**PROBLEM STATEMENT**
Please rewrite all the entries below, changing every "common name" to "vernacular name" and leaving everything else as it is.

**MATERIAL SHOWN**
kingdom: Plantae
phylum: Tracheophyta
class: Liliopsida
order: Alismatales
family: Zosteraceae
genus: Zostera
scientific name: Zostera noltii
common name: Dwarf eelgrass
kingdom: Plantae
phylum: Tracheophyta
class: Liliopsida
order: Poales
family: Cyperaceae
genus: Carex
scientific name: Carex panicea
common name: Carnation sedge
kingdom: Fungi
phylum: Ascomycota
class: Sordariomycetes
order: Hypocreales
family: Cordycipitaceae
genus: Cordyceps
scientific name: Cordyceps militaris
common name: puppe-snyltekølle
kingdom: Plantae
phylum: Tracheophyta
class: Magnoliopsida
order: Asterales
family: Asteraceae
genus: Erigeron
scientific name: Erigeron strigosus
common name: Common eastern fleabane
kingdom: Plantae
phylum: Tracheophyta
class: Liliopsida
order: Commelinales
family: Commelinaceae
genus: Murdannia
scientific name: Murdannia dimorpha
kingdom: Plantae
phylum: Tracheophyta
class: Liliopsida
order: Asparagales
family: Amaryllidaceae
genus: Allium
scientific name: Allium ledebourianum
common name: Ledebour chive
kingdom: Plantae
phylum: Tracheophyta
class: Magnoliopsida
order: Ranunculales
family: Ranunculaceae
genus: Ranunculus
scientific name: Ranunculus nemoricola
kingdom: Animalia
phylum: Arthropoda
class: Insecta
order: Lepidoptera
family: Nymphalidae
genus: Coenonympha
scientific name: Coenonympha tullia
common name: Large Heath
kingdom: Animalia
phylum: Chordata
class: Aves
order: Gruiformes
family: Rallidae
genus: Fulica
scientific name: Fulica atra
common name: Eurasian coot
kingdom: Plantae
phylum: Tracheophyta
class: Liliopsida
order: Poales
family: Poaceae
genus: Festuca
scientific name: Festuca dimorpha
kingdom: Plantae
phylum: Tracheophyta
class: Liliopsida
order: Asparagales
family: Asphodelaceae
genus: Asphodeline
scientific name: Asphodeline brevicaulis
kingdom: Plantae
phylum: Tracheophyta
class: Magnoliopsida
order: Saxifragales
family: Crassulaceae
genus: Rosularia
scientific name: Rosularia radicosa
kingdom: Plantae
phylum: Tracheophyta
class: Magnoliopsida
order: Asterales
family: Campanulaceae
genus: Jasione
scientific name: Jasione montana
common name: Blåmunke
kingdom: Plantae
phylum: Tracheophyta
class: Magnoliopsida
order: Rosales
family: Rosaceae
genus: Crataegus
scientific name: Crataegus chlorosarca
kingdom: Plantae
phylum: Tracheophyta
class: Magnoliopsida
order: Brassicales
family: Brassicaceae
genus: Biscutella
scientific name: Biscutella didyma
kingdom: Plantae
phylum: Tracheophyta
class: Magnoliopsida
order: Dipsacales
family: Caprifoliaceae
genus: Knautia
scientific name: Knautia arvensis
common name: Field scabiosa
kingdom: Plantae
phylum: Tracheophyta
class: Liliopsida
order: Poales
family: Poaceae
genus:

**EXERCISE ANSWER**
kingdom: Plantae
phylum: Tracheophyta
class: Liliopsida
order: Alismatales
family: Zosteraceae
genus: Zostera
scientific name: Zostera noltii
vernacular name: Dwarf eelgrass
kingdom: Plantae
phylum: Tracheophyta
class: Liliopsida
order: Poales
family: Cyperaceae
genus: Carex
scientific name: Carex panicea
vernacular name: Carnation sedge
kingdom: Fungi
phylum: Ascomycota
class: Sordariomycetes
order: Hypocreales
family: Cordycipitaceae
genus: Cordyceps
scientific name: Cordyceps militaris
vernacular name: puppe-snyltekølle
kingdom: Plantae
phylum: Tracheophyta
class: Magnoliopsida
order: Asterales
family: Asteraceae
genus: Erigeron
scientific name: Erigeron strigosus
vernacular name: Common eastern fleabane
kingdom: Plantae
phylum: Tracheophyta
class: Liliopsida
order: Commelinales
family: Commelinaceae
genus: Murdannia
scientific name: Murdannia dimorpha
kingdom: Plantae
phylum: Tracheophyta
class: Liliopsida
order: Asparagales
family: Amaryllidaceae
genus: Allium
scientific name: Allium ledebourianum
vernacular name: Ledebour chive
kingdom: Plantae
phylum: Tracheophyta
class: Magnoliopsida
order: Ranunculales
family: Ranunculaceae
genus: Ranunculus
scientific name: Ranunculus nemoricola
kingdom: Animalia
phylum: Arthropoda
class: Insecta
order: Lepidoptera
family: Nymphalidae
genus: Coenonympha
scientific name: Coenonympha tullia
vernacular name: Large Heath
kingdom: Animalia
phylum: Chordata
class: Aves
order: Gruiformes
family: Rallidae
genus: Fulica
scientific name: Fulica atra
vernacular name: Eurasian coot
kingdom: Plantae
phylum: Tracheophyta
class: Liliopsida
order: Poales
family: Poaceae
genus: Festuca
scientific name: Festuca dimorpha
kingdom: Plantae
phylum: Tracheophyta
class: Liliopsida
order: Asparagales
family: Asphodelaceae
genus: Asphodeline
scientific name: Asphodeline brevicaulis
kingdom: Plantae
phylum: Tracheophyta
class: Magnoliopsida
order: Saxifragales
family: Crassulaceae
genus: Rosularia
scientific name: Rosularia radicosa
kingdom: Plantae
phylum: Tracheophyta
class: Magnoliopsida
order: Asterales
family: Campanulaceae
genus: Jasione
scientific name: Jasione montana
vernacular name: Blåmunke
kingdom: Plantae
phylum: Tracheophyta
class: Magnoliopsida
order: Rosales
family: Rosaceae
genus: Crataegus
scientific name: Crataegus chlorosarca
kingdom: Plantae
phylum: Tracheophyta
class: Magnoliopsida
order: Brassicales
family: Brassicaceae
genus: Biscutella
scientific name: Biscutella didyma
kingdom: Plantae
phylum: Tracheophyta
class: Magnoliopsida
order: Dipsacales
family: Caprifoliaceae
genus: Knautia
scientific name: Knautia arvensis
vernacular name: Field scabiosa
kingdom: Plantae
phylum: Tracheophyta
class: Liliopsida
order: Poales
family: Poaceae
genus:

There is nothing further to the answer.